A Note On the Education Scandal, and a Greater Lesson on Privilege

I’ve thought extensively on the education bribes committed by some extremely wealthy individuals. I think the thing to hone in on is how shocked the children were when they learned this news in the national spotlight. How oblivious this is to them.

Imagine, all your life, you were oblivious to the invisible tailwinds propelling you along, and because of your ignorance, you saw the fruits of your successes as a byproduct of your labor, and then had the realization that others helped you along the way by cheating systems, or that systems were built at the benefit of people like you. What you deemed hard work, and certainly, some of these kids might have worked hard, was also the work of entire systems literally creating a path for your success.

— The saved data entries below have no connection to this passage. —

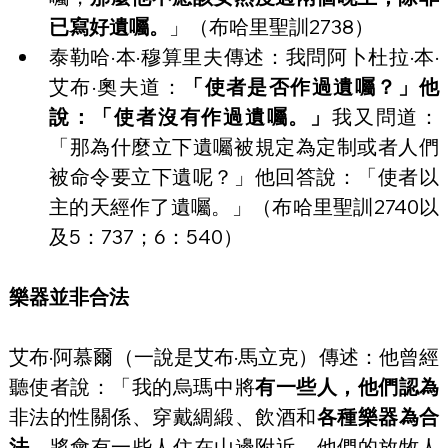
已寫好遺囑。
」（布哈里聖訓2738）
泰勒哈·本·穆算里夫傳述：我問阿卜杜拉·本·
艾布·奧夫道：
「使者是否作過遺囑？」他
說：「使者沒有作過遺囑。」
我又問道：
「那為什麼立下遺囑被規定為定制或者人們
被命令要立下遺呢？」他回答說：「使者以
主的天經作了遺囑。」（布哈里聖訓2740以
及5：737；6：540）
樂器並非合法
艾布·阿慕爾（一說是艾布·馬立克）傳述：他曾經
聽使者說：「我的烏瑪中將
有一些人，他們認為
非法的性關係、穿戴綢緞、飲酒和
各種樂器為合
法
。將會有一些人住在山邊附近，他們的放牧人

There is no better example of privilege in our society than this news, and it’s something I wish more talked about in light of this scandal. Privilege’s wider context is on full display, and we ought draw comparison to how gender and racial identities benefit people in ways that are equally oblivious to them.

There are many people who struggle, and yet work harder than many in my network will know, myself included, yet are kept disenfranchised by systems that were built to not consider them, and in some cases deliberately act against them.

These systems are wrong, deliberate or not, and we should really all look more thoroughly at the people our society consistently leaves behind. Whether it is economic, racial, or gender disparities – systemic disparities in demographic groups exist for reasons far beyond members of these demographics individual actions.